Bitcoin and Ethereum again closed the week basically flat, which might be considered a win considering the losses some of the other top coins experience. As of Saturday morning, Bitcoin (BTC) was up less than 1% over the past seven days, and Ethereum (ETH) was down 1.5%. Most of the top 50 coins by market cap were in the red for the past week or, if in the green, up less than 2%.
BTC fluctuated between roughly $17,300 and as low as $16,700, while Ethereum jumped between $1,300 and $1,225 as bears and bulls fought for control.
But a rare winner over the past seven days was Axie Infinity’s native AXS token. The token rose by a whopping 21% since last weekend and is now trading hands at roughly $8.50, per CoinGecko.
The AXS token is used in the popular play-to-earn crypto game, where users battle Pokémon-like creatures.
AXS is the project’s governance token, allowing holders to vote on things like how the project’s treasury should be allocated, or proposed new features in the game. The game uses another token called the Smooth Love Potion (SLP), which is used as a reward for users for winning duels.
This week’s spike follows the launch of the project’s Axie Contributors initiative. Roughly 700 “committed” members of the community will earn formal roles within the game’s governance model as part of Axie’s push for more informed discussions about how the game should operate.
After AXS, the native token powering the self-custody crypto wallet Trust Wallet is also on a rally. TWT has risen roughly 6% over the past seven days, nearly hitting $3, per CoinGecko. Like Axie Infinity’s token, Trust Wallet is a governance token used to vote on new development for the Binance-owned wallet.

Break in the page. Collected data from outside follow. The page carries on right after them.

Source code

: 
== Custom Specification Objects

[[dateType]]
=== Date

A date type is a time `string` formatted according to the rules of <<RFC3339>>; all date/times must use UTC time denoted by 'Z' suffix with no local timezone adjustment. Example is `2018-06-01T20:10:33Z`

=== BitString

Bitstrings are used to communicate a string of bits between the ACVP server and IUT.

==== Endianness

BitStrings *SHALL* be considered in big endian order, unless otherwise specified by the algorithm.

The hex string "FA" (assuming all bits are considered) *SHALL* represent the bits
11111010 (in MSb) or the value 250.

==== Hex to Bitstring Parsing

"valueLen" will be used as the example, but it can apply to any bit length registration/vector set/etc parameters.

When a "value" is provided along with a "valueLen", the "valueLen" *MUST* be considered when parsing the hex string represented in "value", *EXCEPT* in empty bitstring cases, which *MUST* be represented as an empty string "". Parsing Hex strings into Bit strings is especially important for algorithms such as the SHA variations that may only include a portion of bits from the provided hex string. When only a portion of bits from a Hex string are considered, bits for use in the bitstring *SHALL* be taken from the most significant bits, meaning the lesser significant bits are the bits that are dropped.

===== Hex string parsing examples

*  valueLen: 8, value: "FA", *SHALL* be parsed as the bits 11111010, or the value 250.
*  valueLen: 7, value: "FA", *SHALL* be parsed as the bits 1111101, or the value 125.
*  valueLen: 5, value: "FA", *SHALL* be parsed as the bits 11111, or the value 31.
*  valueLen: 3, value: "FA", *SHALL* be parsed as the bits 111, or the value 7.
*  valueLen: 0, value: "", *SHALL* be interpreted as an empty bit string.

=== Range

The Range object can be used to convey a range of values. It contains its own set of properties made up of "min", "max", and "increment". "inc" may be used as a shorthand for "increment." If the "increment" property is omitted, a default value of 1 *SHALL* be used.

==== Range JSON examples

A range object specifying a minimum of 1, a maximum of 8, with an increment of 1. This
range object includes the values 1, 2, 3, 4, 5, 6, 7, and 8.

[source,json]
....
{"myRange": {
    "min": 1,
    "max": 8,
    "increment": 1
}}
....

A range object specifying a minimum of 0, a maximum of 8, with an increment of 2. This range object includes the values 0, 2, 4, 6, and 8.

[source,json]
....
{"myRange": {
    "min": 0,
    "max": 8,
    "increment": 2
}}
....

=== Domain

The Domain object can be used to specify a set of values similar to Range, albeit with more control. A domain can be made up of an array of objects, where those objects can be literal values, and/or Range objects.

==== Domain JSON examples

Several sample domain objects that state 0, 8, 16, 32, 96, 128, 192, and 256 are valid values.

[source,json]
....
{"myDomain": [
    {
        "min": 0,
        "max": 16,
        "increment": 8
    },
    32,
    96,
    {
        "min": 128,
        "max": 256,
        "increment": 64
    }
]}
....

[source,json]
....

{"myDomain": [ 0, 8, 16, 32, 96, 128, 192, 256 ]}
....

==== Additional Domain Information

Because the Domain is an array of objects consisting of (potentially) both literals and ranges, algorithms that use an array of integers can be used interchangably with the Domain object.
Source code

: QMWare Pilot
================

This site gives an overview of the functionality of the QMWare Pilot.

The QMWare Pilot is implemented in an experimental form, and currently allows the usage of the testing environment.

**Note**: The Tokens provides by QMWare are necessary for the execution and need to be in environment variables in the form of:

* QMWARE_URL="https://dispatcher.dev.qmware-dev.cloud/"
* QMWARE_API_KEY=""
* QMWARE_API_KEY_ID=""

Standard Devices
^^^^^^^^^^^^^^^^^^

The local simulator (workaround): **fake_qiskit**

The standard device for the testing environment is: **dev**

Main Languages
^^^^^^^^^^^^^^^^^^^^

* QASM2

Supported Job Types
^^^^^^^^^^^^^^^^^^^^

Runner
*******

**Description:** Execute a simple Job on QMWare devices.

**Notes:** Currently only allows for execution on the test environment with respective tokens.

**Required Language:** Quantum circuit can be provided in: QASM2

Tokens for the decentralized exchange aggregator 1inch (1INCH), Chainlink (LINK), and Flow (FLOW), all round out this week’s biggest losers.
FTX contagion continues
The collapse of Sam Bankman-Fried’s crypto empire last month is still causing damage in the industry, with several firms announcing more layoffs this week in the wake of FTX’s bankruptcy.
Besides layoffs, Maple Finance, a platform that lets firms spin up a lending facility using smart contracts, was also hit with knock-on effects. The platform announced this week that it would be cutting all ties with Orthogonal Trading after the latter “misrepresented” its exposure to FTX, leading it to default on its loans.
M11 Credit, the firm that created the lending facility on Maple from which Orthogonal borrowed, said, “we believe that Orthogonal Trading previously purposefully misstated their exposure and has therefore committed a serious breach of the Master Loan Agreement (MLA).”
It wasn’t just M11 and Maple that got burned. Crypto insurance protocol Nexus Mutual, another borrower from the same M11 pool, also revealed losses of roughly $3 million in Ethereum due to Orthogonal’s default.
As for SBF, it looks like he’s finally heading back to Washington D.C. to testify before the House Financial Services Committee.
After a public back and forth on Twitter with the Committee’s Chairwoman Maxine Waters, the former CEO of FTX said that he would be “willing to testify” despite “a limit” to what he can say due to not having “access to much of [his] data—professional or personal.”
The meeting is slated for December 13 and will seek to unpack how the exchange collapsed last month.
The views and opinions expressed by the author are for informational purposes only and do not constitute financial, investment, or other advice.